Bill Sampy

Personal information
- Full name: William Albert Sampy
- Date of birth: 22 January 1901
- Place of birth: Backworth, England
- Date of death: 1973 (aged 72)
- Place of death: Coventry, England
- Height: 5 ft 8+1⁄2 in (1.74 m)
- Position(s): Right back

Senior career*
- Years: Team / Apps / (Gls)
- Chopwell Colliery
- 1921–1927: Sheffield United / 34 / (0)
- 1927–1930: Swansea Town / 41 / (0)
- 1930–1933: Waterford
- 1933–1934: Nelson

Managerial career
- 1931–1933: Waterford

= Bill Sampy =

English footballer and manager

William Albert Sampy (22 January 1901 – 1973) was an English footballer who played as a right back.

==Career==
Sampy was playing for local side Chopwell Colliery when he was signed by league side Sheffield United in May 1921. United paid £250 for the services of Sampy and teammate Jimmy Waugh, but whereas Waugh went on to become a regular in the first team, Sampy was largely seen as a reserve and did not make his league debut until October 1924 in an away match against Bury. Occasionally featuring in the league from that point on, Sampy did not get a consistent run in the side until the 1925–26 season.
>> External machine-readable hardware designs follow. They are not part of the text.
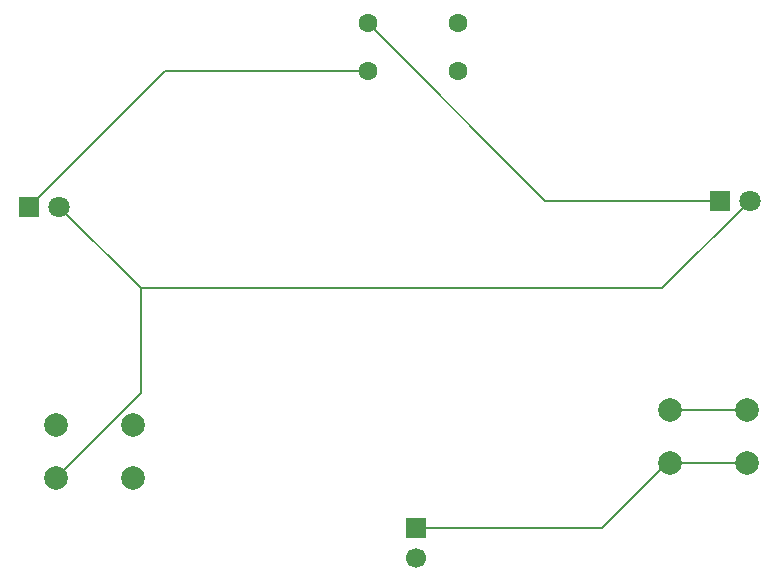
<source format=gbr>
%TF.GenerationSoftware,KiCad,Pcbnew,9.0.2*%
%TF.CreationDate,2025-06-01T15:12:09-05:00*%
%TF.ProjectId,first_pcb_project,66697273-745f-4706-9362-5f70726f6a65,rev?*%
%TF.SameCoordinates,Original*%
%TF.FileFunction,Copper,L1,Top*%
%TF.FilePolarity,Positive*%
%FSLAX46Y46*%
G04 Gerber Fmt 4.6, Leading zero omitted, Abs format (unit mm)*
G04 Created by KiCad (PCBNEW 9.0.2) date 2025-06-01 15:12:09*
%MOMM*%
%LPD*%
G01*
G04 APERTURE LIST*
%TA.AperFunction,ComponentPad*%
%ADD10R,1.700000X1.700000*%
%TD*%
%TA.AperFunction,ComponentPad*%
%ADD11C,1.700000*%
%TD*%
%TA.AperFunction,ComponentPad*%
%ADD12R,1.800000X1.800000*%
%TD*%
%TA.AperFunction,ComponentPad*%
%ADD13C,1.800000*%
%TD*%
%TA.AperFunction,ComponentPad*%
%ADD14C,2.000000*%
%TD*%
%TA.AperFunction,ComponentPad*%
%ADD15C,1.600000*%
%TD*%
%TA.AperFunction,Conductor*%
%ADD16C,0.200000*%
%TD*%
G04 APERTURE END LIST*
D10*
%TO.P,M1,1,+*%
%TO.N,Net-(M1-+)*%
X86958746Y-122316612D03*
D11*
%TO.P,M1,2,-*%
%TO.N,Net-(BT1--)*%
X86958746Y-124856612D03*
%TD*%
D12*
%TO.P,D2,1,K*%
%TO.N,Net-(D2-K)*%
X112683746Y-94591612D03*
D13*
%TO.P,D2,2,A*%
%TO.N,Net-(D1-A)*%
X115223746Y-94591612D03*
%TD*%
D12*
%TO.P,D1,1,K*%
%TO.N,Net-(D1-K)*%
X54183746Y-95091612D03*
D13*
%TO.P,D1,2,A*%
%TO.N,Net-(D1-A)*%
X56723746Y-95091612D03*
%TD*%
D14*
%TO.P,SW1,1,1*%
%TO.N,Net-(BT1-+)*%
X56458746Y-113591612D03*
X62958746Y-113591612D03*
%TO.P,SW1,2,2*%
%TO.N,Net-(D1-A)*%
X56458746Y-118091612D03*
X62958746Y-118091612D03*
%TD*%
%TO.P,SW2,1,1*%
%TO.N,Net-(BT1-+)*%
X108458746Y-112341612D03*
X114958746Y-112341612D03*
%TO.P,SW2,2,2*%
%TO.N,Net-(M1-+)*%
X108458746Y-116841612D03*
X114958746Y-116841612D03*
%TD*%
D15*
%TO.P,R2,1*%
%TO.N,Net-(D1-K)*%
X82838746Y-83591612D03*
%TO.P,R2,2*%
%TO.N,Net-(BT1--)*%
X90458746Y-83591612D03*
%TD*%
%TO.P,R1,1*%
%TO.N,Net-(D2-K)*%
X82838746Y-79591612D03*
%TO.P,R1,2*%
%TO.N,Net-(BT1--)*%
X90458746Y-79591612D03*
%TD*%
D16*
%TO.N,Net-(M1-+)*%
X108458746Y-116841612D02*
X108158388Y-116841612D01*
X102683388Y-122316612D02*
X86958746Y-122316612D01*
X108158388Y-116841612D02*
X102683388Y-122316612D01*
X114958746Y-116841612D02*
X108458746Y-116841612D01*
%TO.N,Net-(D1-A)*%
X115223746Y-94591612D02*
X107796539Y-102018819D01*
X107796539Y-102018819D02*
X63650953Y-102018819D01*
%TO.N,Net-(M1-+)*%
X114958746Y-116841612D02*
X114958746Y-117091612D01*
%TO.N,Net-(D1-A)*%
X56458746Y-118091612D02*
X63650953Y-110899405D01*
X63650953Y-102018819D02*
X56723746Y-95091612D01*
X63650953Y-110899405D02*
X63650953Y-102018819D01*
%TO.N,Net-(D1-K)*%
X82838746Y-83591612D02*
X65683746Y-83591612D01*
X65683746Y-83591612D02*
X54183746Y-95091612D01*
%TO.N,Net-(D2-K)*%
X82838746Y-79591612D02*
X97838746Y-94591612D01*
X97838746Y-94591612D02*
X112683746Y-94591612D01*
%TO.N,Net-(BT1-+)*%
X114958746Y-112341612D02*
X108458746Y-112341612D01*
%TD*%
M02*

</source>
In March 1927 Sampy was signed by Swansea Town for £500 but spent much of his three seasons there in the reserves, making only 41 league appearances. In the summer of 1930 Sampy was granted a free transfer and joined Waterford in Ireland, initially as a player and then as player-manager from 1931. Returning to England, Sampy then joined non-league Nelson with whom he spent one season.

==Personal life==
Born in Backworth, Northumberland, Bill Sampy was the younger brother of fellow Sheffield United player Tommy Sampy, although the two only played together on very rare occasions.